> [EXERCISE INSTRUCTIONS]: Set out the material from the line with "Tips for Young People Who Want to Avoid" to the line with "First, good skincare" as a Markdown table with the columns No. and Text. Number each row and leave out blank lines.

□ □ □ □ □ □ □

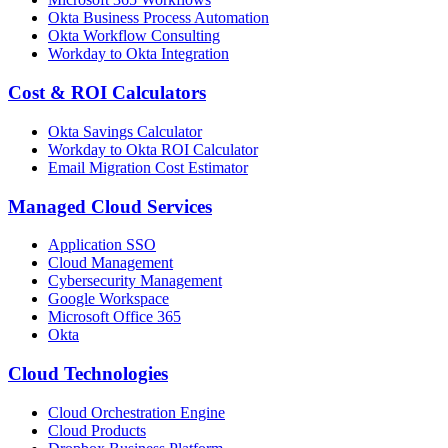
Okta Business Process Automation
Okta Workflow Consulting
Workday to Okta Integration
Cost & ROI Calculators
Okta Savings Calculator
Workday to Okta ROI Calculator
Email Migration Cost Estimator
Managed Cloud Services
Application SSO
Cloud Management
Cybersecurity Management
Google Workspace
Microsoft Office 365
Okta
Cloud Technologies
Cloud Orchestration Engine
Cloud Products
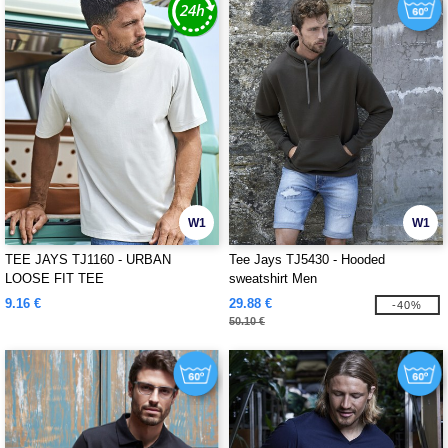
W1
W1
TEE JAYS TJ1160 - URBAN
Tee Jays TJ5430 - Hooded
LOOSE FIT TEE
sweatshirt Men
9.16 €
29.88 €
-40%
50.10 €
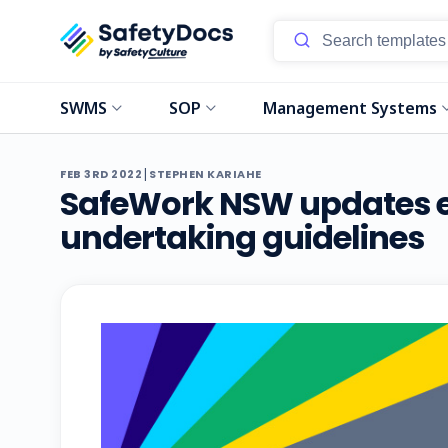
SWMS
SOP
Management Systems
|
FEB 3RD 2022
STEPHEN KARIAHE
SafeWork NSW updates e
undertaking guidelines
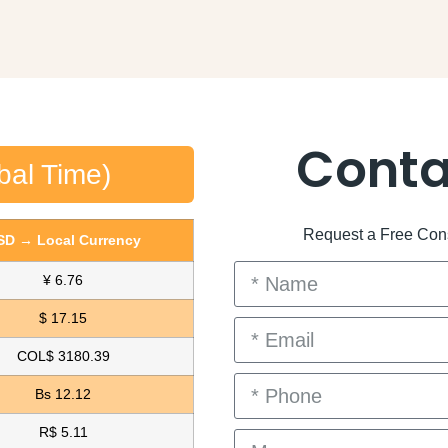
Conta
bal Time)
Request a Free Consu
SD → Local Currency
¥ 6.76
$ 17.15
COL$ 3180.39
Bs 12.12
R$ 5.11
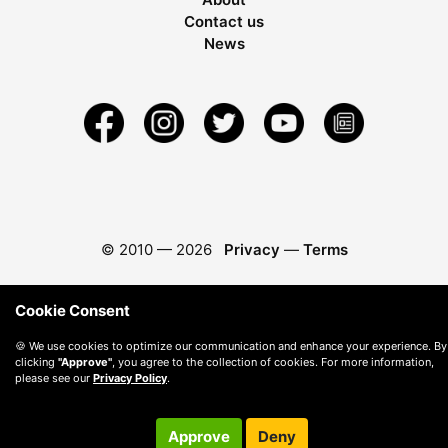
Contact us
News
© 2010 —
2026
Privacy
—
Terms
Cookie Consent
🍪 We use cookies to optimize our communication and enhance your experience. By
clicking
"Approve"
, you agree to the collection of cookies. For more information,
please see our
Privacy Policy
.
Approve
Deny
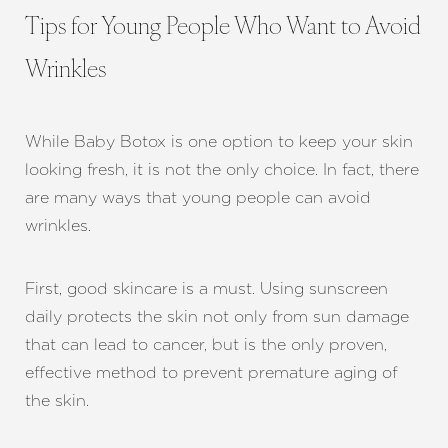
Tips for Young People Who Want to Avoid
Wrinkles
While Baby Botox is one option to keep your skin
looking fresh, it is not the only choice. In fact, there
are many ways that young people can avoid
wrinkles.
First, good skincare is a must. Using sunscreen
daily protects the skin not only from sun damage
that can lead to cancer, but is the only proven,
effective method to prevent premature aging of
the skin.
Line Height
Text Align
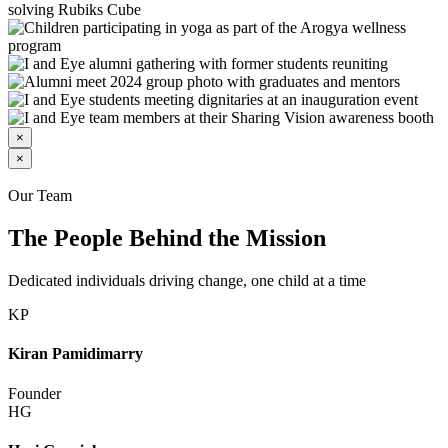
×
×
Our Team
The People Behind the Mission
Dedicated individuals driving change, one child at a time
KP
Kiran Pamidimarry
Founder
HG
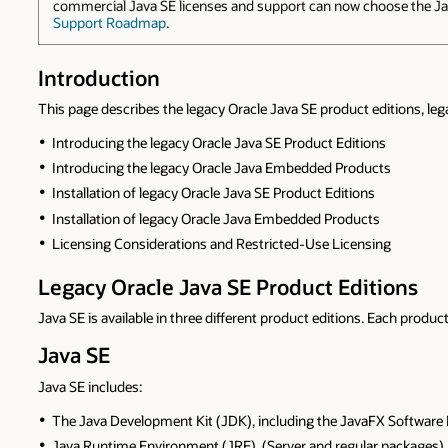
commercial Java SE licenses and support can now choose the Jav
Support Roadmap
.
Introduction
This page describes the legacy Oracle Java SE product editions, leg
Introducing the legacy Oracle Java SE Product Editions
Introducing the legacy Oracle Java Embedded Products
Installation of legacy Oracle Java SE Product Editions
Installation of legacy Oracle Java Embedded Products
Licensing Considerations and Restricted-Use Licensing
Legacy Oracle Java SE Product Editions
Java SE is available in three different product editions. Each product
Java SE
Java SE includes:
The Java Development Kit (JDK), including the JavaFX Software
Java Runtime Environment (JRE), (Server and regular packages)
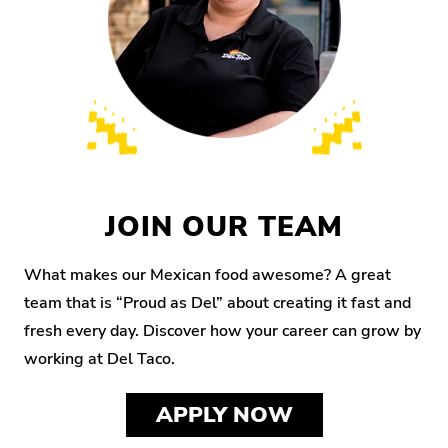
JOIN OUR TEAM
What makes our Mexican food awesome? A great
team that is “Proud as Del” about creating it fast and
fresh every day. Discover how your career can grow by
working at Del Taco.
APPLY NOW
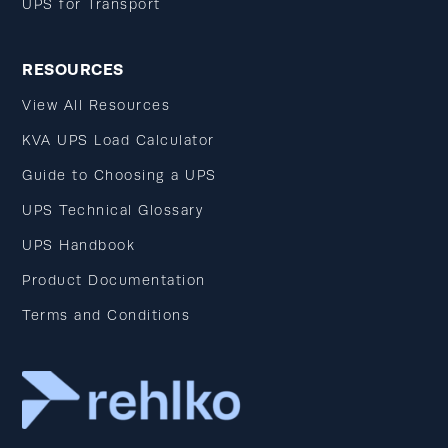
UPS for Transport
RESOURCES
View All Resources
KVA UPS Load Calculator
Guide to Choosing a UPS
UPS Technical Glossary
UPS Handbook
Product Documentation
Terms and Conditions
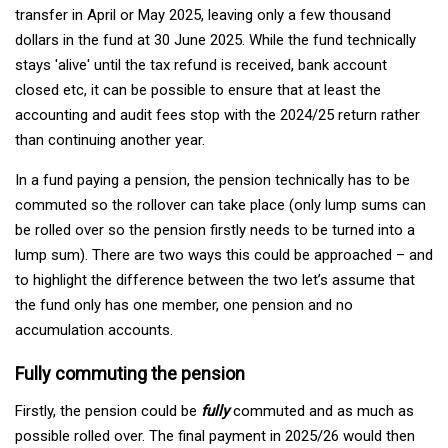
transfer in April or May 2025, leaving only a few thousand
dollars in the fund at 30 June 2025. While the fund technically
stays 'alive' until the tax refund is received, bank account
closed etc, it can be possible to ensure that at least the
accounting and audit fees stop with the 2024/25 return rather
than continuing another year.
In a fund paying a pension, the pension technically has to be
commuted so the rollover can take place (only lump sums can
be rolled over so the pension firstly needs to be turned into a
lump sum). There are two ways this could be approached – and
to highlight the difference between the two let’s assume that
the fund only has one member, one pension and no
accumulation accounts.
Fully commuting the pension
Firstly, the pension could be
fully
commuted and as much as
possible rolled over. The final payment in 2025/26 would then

□ □ □ □ □ □ □

> [RESULT OF THE TASK]:
| No. | Text |
|---|---|
| 1 | Tips for Young People Who Want to Avoid |
| 2 | Wrinkles |
| 3 | While Baby Botox is one option to keep your skin |
| 4 | looking fresh, it is not the only choice. In fact, there |
| 5 | are many ways that young people can avoid |
| 6 | wrinkles. |
| 7 | First, good skincare is a must. Using sunscreen |